• What to do:
Reproduce the whole listing below word for word, leaving out the picture.

================================

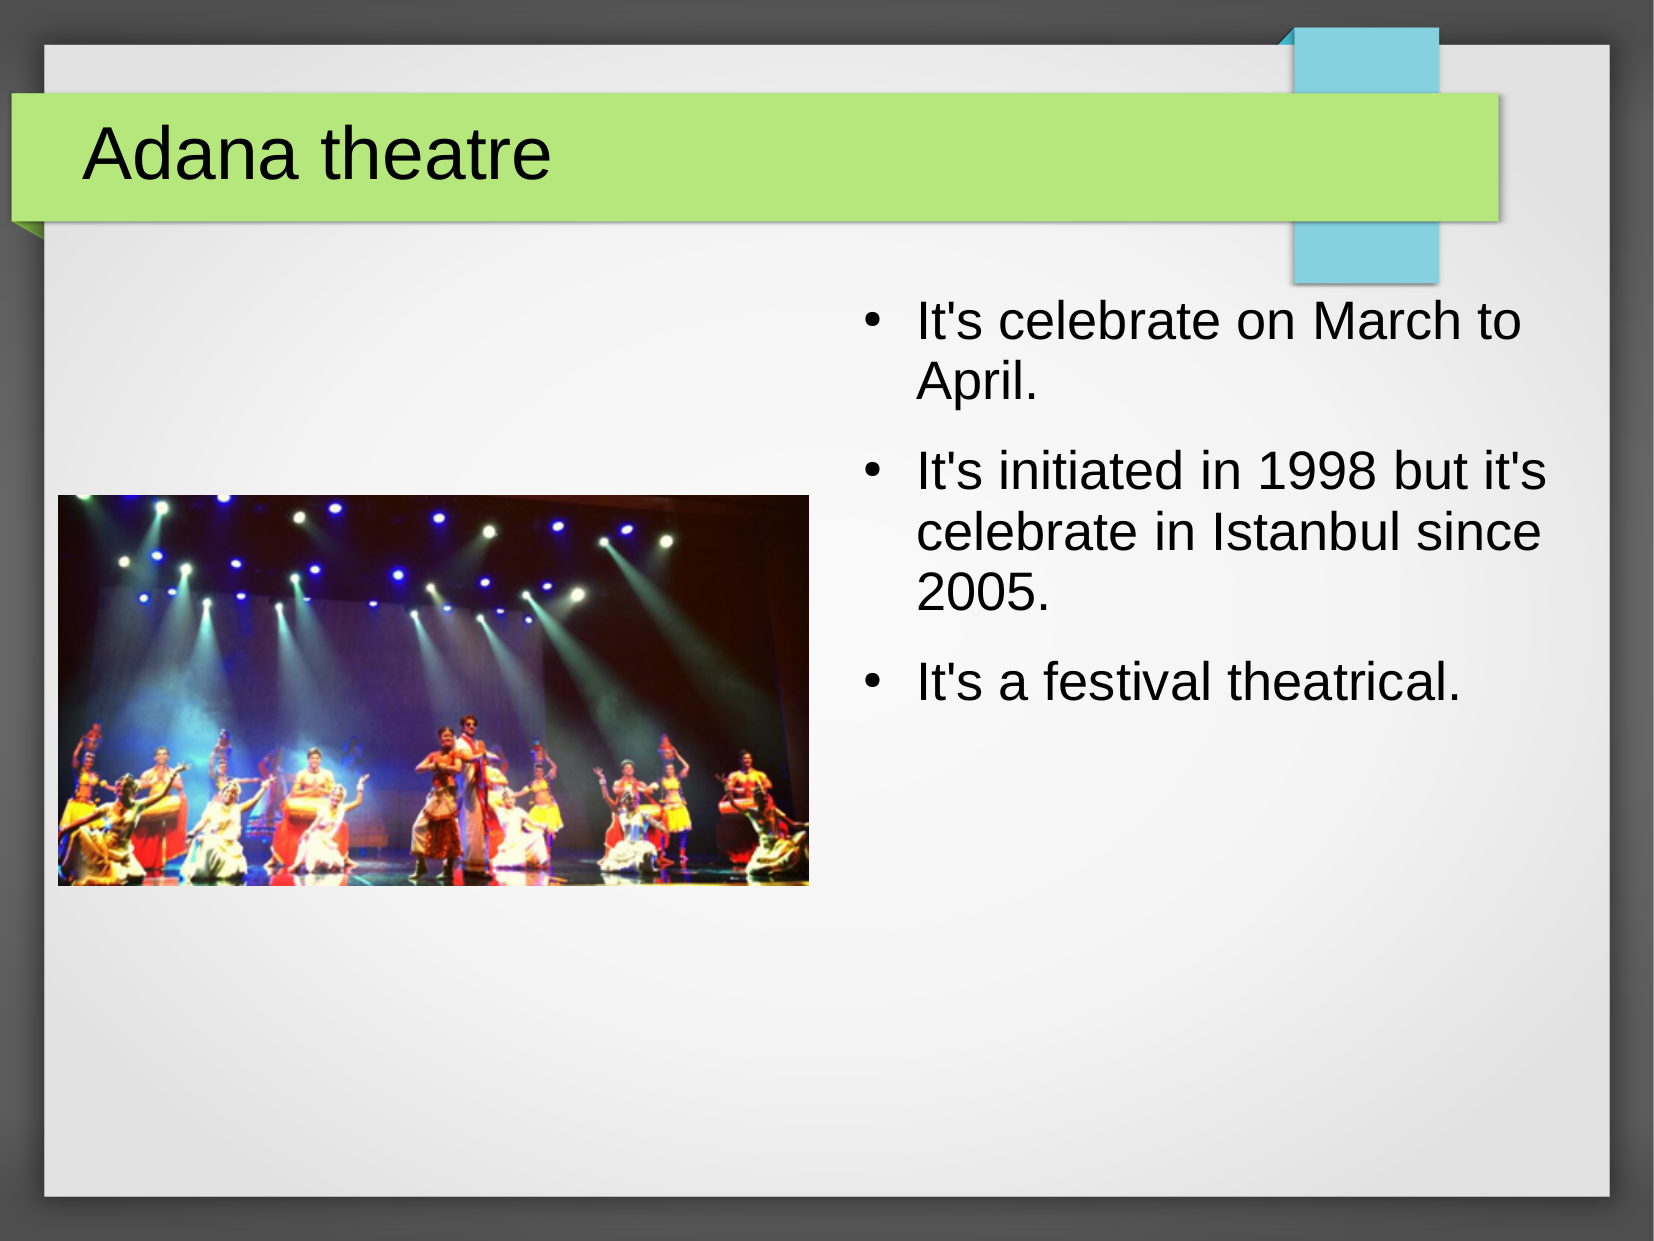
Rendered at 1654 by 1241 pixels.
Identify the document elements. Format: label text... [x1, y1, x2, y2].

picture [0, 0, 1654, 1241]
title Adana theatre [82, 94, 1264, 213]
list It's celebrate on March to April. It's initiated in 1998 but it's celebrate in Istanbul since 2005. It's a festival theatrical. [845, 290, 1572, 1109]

================================

• Solution to this task:
Rendered at 1654 by 1241 pixels.
Identify the document elements. Format: label text... [x1, y1, x2, y2].

picture [0, 0, 1654, 1241]
title Adana theatre [82, 94, 1264, 213]
list It's celebrate on March to April. It's initiated in 1998 but it's celebrate in Istanbul since 2005. It's a festival theatrical. [845, 290, 1572, 1109]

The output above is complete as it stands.